As Georgia residents prepare their estates and put into place a plan for after they die, many opt to put some assets in a trust. There are two types of trusts. A revocable trust is on that can be altered any time after it is set up. An irrevocable trust cannot be changed at all once it is formalized. Under these conditions, it is difficult to see a time when you would choose an irrevocable trust over a revocable one, but there are benefits that help with the decision.
According to Investopedia, a trust is designed to give someone else control of your assets and your estate after you die. You can set certain conditions on the trust so that your beneficiaries do not receive their part until they are a certain age, have completed school or are at a point you set for the trust. While a revocable trust can be changed, there are certain disadvantages that make it less than ideal.

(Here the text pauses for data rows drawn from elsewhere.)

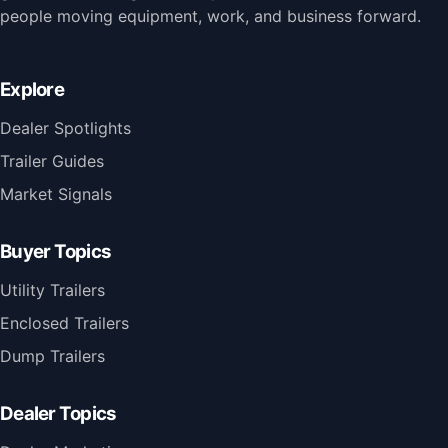
people moving equipment, work, and business forward.
Explore
Dealer Spotlights
Trailer Guides
Market Signals
Buyer Topics
Utility Trailers
Enclosed Trailers
Dump Trailers
Dealer Topics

A revocable trust is subject to any judgments made against you or your estate. If you are sued and your estate does not cover the debt, money can be taken from the trust to pay for the judgment. Revocable trusts are also subject to certain taxes that irrevocable ones are not.
In an irrevocable trust, you give up all rights of ownership to your estate and all assets placed in the trust. If you have a very large estate, this type of trust can help decrease your tax liability after you die as any property transferred to the trust is not counted toward the estate’s gross value. An irrevocable trust is also protected from anyone who comes after your money with a lawsuit after you die.
There are two types of irrevocable trusts, testamentary trusts or living trusts. To determine which one is right for your situation, it may benefit you to speak to an attorney.
This information is for educational purposes and should not be interpreted as legal advice.